August 18, 2013

Man injured by polar bear returns to Maine

Matthew Dyer, who spent three weeks in a Montreal hospital after the attack, is scheduled for jaw surgery Monday.

By David Hench dhench@pressherald.com
Staff Writer

The Maine legal aid lawyer who was attacked by a polar bear in northern Canada last month is back home in Maine and scheduled for jaw surgery Monday.

Matthew Dyer, shown in Montreal General Hospital

Jeanne Wells photo

Matthew Dyer flew into Lewiston on Tuesday night by air ambulance, his wife, Jeanne Wells, said in an email over the weekend. The couple now are back at their home in Turner after Dyer spent three weeks in a Montreal hospital.

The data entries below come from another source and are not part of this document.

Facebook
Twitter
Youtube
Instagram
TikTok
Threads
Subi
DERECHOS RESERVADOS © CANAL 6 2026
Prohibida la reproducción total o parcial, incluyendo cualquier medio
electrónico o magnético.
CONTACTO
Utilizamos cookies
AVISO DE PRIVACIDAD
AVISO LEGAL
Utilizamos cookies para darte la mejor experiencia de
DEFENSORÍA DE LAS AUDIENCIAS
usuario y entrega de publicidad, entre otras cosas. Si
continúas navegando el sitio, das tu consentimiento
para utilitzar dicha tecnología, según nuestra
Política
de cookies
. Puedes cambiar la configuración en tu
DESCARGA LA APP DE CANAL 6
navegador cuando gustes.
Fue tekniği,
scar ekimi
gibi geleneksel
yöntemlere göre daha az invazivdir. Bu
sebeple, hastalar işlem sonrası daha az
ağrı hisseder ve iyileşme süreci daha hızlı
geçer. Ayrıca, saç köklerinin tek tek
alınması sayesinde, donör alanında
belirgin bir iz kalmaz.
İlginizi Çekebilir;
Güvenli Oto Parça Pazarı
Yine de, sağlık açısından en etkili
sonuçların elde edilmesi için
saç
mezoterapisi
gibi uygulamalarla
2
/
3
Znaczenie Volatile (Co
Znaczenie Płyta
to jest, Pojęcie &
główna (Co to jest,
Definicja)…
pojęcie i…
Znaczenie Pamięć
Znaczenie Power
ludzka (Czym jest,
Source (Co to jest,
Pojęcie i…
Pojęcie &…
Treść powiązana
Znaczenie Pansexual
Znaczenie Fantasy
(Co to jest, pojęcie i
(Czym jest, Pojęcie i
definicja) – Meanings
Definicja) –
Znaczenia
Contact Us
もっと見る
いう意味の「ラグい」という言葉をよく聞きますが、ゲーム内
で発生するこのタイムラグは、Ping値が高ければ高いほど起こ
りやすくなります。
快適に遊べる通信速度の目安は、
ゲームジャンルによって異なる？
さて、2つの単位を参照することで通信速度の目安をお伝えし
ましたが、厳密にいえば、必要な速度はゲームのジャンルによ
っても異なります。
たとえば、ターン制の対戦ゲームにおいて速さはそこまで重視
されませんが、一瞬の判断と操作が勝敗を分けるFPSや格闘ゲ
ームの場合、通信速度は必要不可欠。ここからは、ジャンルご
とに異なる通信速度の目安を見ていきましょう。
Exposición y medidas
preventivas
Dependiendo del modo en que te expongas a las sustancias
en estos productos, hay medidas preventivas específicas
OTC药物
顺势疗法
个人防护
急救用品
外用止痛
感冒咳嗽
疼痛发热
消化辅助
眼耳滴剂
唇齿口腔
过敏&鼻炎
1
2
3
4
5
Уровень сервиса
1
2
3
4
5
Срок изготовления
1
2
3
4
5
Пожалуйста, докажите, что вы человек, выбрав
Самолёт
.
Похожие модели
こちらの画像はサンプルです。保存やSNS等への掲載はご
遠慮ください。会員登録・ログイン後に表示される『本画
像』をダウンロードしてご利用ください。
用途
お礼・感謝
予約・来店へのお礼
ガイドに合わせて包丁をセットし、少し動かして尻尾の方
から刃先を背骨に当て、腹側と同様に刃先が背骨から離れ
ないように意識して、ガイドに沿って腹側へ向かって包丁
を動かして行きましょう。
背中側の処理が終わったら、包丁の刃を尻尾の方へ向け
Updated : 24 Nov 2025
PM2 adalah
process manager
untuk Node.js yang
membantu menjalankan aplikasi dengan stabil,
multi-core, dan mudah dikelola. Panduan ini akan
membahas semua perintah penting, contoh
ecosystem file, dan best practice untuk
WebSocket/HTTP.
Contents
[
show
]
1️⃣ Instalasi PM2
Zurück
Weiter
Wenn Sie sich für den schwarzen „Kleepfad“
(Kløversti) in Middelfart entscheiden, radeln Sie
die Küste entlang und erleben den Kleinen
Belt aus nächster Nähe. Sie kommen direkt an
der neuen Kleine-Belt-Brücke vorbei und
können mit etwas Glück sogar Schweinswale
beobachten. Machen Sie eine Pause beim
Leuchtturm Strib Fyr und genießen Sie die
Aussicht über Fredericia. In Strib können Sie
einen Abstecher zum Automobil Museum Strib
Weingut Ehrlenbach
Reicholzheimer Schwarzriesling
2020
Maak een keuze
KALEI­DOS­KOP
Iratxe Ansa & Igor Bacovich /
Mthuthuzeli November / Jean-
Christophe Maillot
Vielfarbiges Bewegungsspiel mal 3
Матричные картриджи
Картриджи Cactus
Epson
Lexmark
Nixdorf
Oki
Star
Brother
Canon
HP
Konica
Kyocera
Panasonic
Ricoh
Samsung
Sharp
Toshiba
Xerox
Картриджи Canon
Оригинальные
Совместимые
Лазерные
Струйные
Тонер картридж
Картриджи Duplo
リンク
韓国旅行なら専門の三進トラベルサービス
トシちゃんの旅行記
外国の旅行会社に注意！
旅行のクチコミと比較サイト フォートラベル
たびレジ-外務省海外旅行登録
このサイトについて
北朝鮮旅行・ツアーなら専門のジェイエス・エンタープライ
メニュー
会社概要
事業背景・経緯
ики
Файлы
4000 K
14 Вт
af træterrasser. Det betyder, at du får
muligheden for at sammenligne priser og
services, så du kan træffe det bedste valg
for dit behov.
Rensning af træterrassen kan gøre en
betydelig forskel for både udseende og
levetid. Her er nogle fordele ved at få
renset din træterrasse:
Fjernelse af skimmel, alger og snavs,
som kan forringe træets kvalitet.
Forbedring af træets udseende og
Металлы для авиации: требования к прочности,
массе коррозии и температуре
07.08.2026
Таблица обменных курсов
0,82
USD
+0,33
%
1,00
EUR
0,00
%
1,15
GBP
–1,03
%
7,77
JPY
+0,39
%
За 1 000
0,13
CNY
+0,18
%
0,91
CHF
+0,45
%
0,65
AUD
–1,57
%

Dyer is a staff attorney with Pine Tree Legal Assistance in Lewiston, specializing in tenants’ rights.

Dyer was traveling with a group of six other hikers on a Sierra Club excursion in Torngat Mountains National Park, in northern Labrador, when he was attacked.

Polar bears are common in the park at this time of year. The carnivorous predators can reach 1,000 pounds. They hunt seals on the sea ice, but during the brief two-month summer, the ice is gone and the bears stay on shore.

The July 24 attack was the park’s first ever.

The group had been in the park for three days and was camping near the Nachvak Fjord. Despite an electrified fence designed to keep bears out, a polar bear broke into camp and grabbed Dyer in his mouth at 1:30 a.m. as the hikers were sleeping.

One of the others in the group, Dr. Richard Isenberg, said the bear dragged Dyer 50 yards, holding him in his mouth without letting him touch the ground.

Dyer could easily have died in the encounter, but others in the party scared the bear off with flares and it dropped Dyer. Isenberg was able to provide first aid until a rescue helicopter arrived about six hours later. The group had been unable to communicate with the Royal Canadian Mounted Police’s telecommunications center until 6:30 a.m., five hours after the attack.

When the helicopter arrived to evacuate Dyer and Isenberg, who was treating him, there were still bears in the area. Dyer was flown by helicopter to a base in northern Quebec and eventually by fixed wing aircraft to Montreal.

The rest of the group was evacuated by boat and reunited with Dyer in Montreal.

Dyer had been recuperating in Montreal General Hospital since then.